In the second device we looked at the parry against a rising attack on the left, today we look at the rising cut on the right.
Initial Parry: Krump
No real change here. The attack is against your right, so you step away from it to your opponent’s right while parrying with the long edge against his forte.
First Counter-Attack: Short to the Left Ear
This is where things get really interesting. Rather that attacking to the other side, Meyer once again tells us to use a short-edge cut to the left ear. This sounds like a typo at first, but Meyer specifically says that your sword will be beside or above his sword.
Meyer says that in doing this short-edge cut you push the pommel under your arm. This means that the cut must be with crossed arms, which again puts us in an Ochs-like position.
The Parry and Second Attack
Given where his sword is, the only parry the opponent has is a to push your sword to the right. That’s cool. Just let it run off along his right (your left) side, step well to his left side, and hit him with the long edge on the top of the head.

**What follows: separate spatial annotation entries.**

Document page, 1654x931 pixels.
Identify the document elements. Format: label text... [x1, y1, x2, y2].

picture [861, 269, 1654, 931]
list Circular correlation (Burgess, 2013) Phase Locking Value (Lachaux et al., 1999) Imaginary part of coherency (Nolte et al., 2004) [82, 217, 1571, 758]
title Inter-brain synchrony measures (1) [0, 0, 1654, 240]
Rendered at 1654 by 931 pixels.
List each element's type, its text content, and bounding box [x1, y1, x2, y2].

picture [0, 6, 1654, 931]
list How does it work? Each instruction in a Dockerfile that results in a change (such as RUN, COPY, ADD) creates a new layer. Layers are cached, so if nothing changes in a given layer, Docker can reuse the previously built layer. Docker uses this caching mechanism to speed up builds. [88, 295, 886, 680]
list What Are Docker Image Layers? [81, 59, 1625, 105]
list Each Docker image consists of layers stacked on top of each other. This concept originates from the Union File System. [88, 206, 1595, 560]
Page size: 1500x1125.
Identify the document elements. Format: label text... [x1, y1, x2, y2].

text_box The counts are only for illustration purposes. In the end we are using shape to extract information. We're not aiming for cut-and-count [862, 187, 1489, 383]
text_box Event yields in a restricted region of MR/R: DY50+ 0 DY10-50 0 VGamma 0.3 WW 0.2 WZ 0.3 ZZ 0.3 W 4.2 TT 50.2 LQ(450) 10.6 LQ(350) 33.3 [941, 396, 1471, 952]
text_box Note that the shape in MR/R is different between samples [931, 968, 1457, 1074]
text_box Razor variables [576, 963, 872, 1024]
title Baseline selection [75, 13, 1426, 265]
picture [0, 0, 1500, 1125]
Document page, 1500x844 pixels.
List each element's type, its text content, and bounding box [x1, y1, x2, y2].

This illustration is close, but the right foot should be forward.
Zwerch to the Left Ear
Finally we get to use the trademark German Zwerch to the left ear. This is done with “a backstep on your left foot”. Not sure exactly what that means, given the right foot was forward, but the basic gist of it is that you’ve started your withdrawal with one last wounding attack.
Immediately after the Zwerch cut away as you see fit.